Utilization of inherent miRNAs in functional analyses of Toxoplasma gondii genes

Abstract

MicroRNAs (miRNAs) are crucial genetic effectors partaking in numerous mechanisms of gene regulation in eukaryotic organisms. Recent discoveries of miRNA in Toxoplasma gondii, an intracellular obligate parasite of the phylum Apicomplexa, suggested possible roles of T. gondii miRNAs (Tg-miRNAs) in the post-transcriptional gene regulation and in the cell biology of the parasite. To gain a better understanding of the involvement of Tg-miRNAs in regulating the parasite gene expression, a dual luciferase reporter system was used in the examination and evaluation of the effects of endogenous Tg-miRNAs, their mimics and inhibitors. A Renilla luciferase (Rnluc) transcript was engineered to carry independent binding sites of two abundant species, namely Tg-miR-60a and Tg-miR-4a, so that the expression of Rnluc was silenced in a sequence specific manner by Tg-miR-60a and Tg-miR-4a. Notably, Tg-miR-60a, but not Tg-miR-4a, caused the levels of Rnluc transcripts to decrease. These findings strongly suggested that T. gondii employs the Tg-miRNA species-specific mode of silencing actions: transcript degradation by Tg-miR-60a, and translational suppression by Tg-miR-4a.

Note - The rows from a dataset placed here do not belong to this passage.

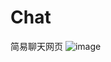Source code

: # Chat
简易聊天网页
![image](https://user-images.githubusercontent.com/68136583/178089214-394fd901-7e7e-4475-84e2-b00f1f75deb7.png)
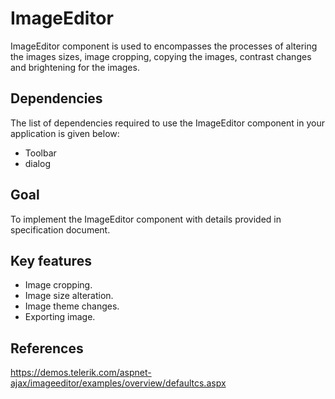 # ImageEditor

ImageEditor component is used to encompasses the processes of altering the images sizes, image cropping, copying the images, contrast changes and brightening for the images.

## Dependencies

The list of dependencies required to use the ImageEditor component in your application is given below:

* Toolbar
* dialog

## Goal

To implement the ImageEditor component with details provided in specification document.

## Key features

* Image cropping.
* Image size alteration.
* Image theme changes.
* Exporting image.

## References

https://demos.telerik.com/aspnet-ajax/imageeditor/examples/overview/defaultcs.aspx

Herein we developed a genetic system that exploits and directs the most abundant Tg-miR-60a for loss-of-function analyses in T. gondii. As a proof of principle, we showed that when the binding sites for Tg-miR-60a were introduced into the parasite transcripts via homologous recombination at the locus of (i) DEAD-box RNA helicase (TgHoDI), or (ii) lactate dehydrogenase isoform 1 (TgLDH1), the expression levels of the selected genes can be altered. It was thus proven that inherit Tg-miR-60a could be directed and used to assist in the loss-of-function analyses.

Keywords: Gene modulation; Genetic tool; Toxoplasma; miRNA inhibitor; miRNA mimic.